Dan Slimmon is an incident management veteran who's worked at Etsy and HashiCorp and now leads consulting and training on pragmatic, non-bureaucratic incident response. Dan is also an Infrastructure Engineer at Clerk.com.
Incidents Are Normal in Complex Systems
Physical, complex infrastructure like roads, power lines, and sewers apparently work almost all the time. But these systems are maintained by humans constantly and are subject to human action constantly. Yet, they break down. And when they do, we have to figure out how to fix them without interrupting the motion of the city.
In a similar way, the distributed systems that we build are complex and thus subject to breakage. In complex systems, incidents are totally normal. And that’s not complacency—it’s just unavoidable: a failure mode is going to fracture throughout your system faster than you can get behind it and fix it, and you're going to have an incident. You need to prepare for when it happens.
The Power of Hypothesis-Driven Troubleshooting
In the scientific method, you test whether a hypothesis is true or false. Dan’s suggestion is to apply the same methodology when troubleshooting an incident. To do that, though, you need to define hypotheses that are specific enough to be falsifiable. You have to be able to imagine a way to test the hypothesis. If you can’t test if it’s false, it’s not a hypothesis.
It sounds like a simple concept, but getting quality hypotheses is not easy at the beginning. However, once you get the hang of it and everybody’s comfortable with it and willing to have those conversations with each other, it leads to much faster incident resolution than a complete lack of structure.
Leadership in Incident Response: Social Skills Matter More Than Technical Expertise
Incident commanders leading an incident response don’t need to have all the answers.
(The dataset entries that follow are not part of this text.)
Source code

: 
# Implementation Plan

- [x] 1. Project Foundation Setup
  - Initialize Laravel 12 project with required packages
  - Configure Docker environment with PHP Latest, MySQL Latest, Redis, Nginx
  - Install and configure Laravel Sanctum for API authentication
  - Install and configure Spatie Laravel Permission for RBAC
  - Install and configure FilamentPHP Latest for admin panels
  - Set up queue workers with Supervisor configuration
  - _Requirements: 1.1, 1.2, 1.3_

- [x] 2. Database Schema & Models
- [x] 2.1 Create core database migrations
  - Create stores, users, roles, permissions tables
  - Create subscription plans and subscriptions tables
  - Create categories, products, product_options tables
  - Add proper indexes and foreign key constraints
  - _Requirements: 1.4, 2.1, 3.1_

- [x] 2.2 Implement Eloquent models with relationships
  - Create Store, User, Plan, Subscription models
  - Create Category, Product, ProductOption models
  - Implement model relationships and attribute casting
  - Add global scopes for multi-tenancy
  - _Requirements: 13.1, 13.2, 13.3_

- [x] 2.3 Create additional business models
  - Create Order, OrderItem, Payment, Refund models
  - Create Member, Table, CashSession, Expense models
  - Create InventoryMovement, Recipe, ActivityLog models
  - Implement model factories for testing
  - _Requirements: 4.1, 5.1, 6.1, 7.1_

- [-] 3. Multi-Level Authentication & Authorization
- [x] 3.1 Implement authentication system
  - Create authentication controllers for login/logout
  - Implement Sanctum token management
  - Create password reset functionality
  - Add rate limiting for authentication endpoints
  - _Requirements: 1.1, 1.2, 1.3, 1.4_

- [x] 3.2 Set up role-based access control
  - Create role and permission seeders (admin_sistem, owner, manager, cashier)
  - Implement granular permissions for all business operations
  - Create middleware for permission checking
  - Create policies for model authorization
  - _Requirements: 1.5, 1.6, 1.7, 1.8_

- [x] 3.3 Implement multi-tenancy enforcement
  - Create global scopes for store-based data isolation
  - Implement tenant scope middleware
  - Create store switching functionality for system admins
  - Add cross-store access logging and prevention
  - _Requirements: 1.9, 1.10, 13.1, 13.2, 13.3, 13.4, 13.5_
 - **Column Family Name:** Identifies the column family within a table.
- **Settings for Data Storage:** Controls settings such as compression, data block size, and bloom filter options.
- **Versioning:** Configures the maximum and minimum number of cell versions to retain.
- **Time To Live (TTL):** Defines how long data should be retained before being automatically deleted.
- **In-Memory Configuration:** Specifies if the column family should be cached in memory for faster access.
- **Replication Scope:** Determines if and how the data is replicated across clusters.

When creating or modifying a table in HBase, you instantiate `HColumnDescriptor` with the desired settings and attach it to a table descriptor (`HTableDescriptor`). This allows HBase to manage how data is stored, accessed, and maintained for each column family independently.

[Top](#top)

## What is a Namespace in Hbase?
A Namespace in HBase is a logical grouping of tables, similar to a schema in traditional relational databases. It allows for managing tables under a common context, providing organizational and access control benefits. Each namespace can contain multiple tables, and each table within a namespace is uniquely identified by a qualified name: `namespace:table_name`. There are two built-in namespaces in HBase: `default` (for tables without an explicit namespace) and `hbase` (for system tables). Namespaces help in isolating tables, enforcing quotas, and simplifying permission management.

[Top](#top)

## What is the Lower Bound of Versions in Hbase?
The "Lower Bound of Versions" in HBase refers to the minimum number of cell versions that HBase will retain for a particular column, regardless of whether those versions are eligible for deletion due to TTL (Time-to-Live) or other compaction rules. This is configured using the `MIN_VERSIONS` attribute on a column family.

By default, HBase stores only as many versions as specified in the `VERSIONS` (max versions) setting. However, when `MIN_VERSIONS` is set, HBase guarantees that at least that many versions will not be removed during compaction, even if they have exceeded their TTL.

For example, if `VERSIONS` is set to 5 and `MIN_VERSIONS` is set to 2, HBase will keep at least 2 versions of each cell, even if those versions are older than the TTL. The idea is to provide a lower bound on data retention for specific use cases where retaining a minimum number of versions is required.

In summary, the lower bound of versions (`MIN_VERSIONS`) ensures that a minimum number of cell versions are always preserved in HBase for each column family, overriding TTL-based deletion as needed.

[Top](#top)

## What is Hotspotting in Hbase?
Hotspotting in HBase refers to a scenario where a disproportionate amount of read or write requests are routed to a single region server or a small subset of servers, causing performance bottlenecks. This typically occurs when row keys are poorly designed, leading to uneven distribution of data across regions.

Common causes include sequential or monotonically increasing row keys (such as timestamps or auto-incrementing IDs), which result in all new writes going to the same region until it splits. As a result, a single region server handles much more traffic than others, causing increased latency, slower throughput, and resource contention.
The key is to get the right people talking about the problem and making sure everyone is on the same page. In this regard, having junior engineers as part of the response team can be beneficial because they will ask questions that may be obvious to some senior engineers but most likely not to everyone in the room.
Incident response is largely about social and leadership skills rather than simply following a process or doing the technical work of fixing the problem. So there’s a lot to consider: How do I delegate? How do I get a bunch of people on the same page about what’s happening? How do I deal with somebody who’s gone down a rabbit hole about something that is not relevant?
"Nerd Sniping" as an Incident Response Tool
According to Dan, the power of counterfactuals is very real. He recalls asking for help on the Linux forums and, when running into an issue with X11, he’d say, "X11 sucks because this doesn’t work this way, it works this other way." And then somebody would write him “six paragraphs of, like, 'You're wrong, and here are the different ways it works, and here are the links to the code.'”
Dan claims that once he has encountered the problem, he delegates the task through "nerd sniping," essentially “tricking somebody else into painting the fence for me."
Proactive Incident Readiness: Learning from Near Misses
Systems aren’t like lawnmowers; they don’t just work until they’re broken. Dan recommends investing in regularly and collaboratively supervising what the system is doing when it is not broken. The best way he’s seen to do that is to arrange for groups of individuals, usually from different teams, to get together and look at telemetry, graphs, logs, and traces together. Then, they talk about what's weird about it.
This results in people finding things that are not yet outages but that, with a little bit of imagination, are easy to see how they might become an outage. That kind of thinking helps develop the idea that there isn't just a line between working and broken—there’s a continuum of behaviors. Eventually, it’s inevitable: one of these things is going to progress faster than we can catch it. And so, we’d better invest in that.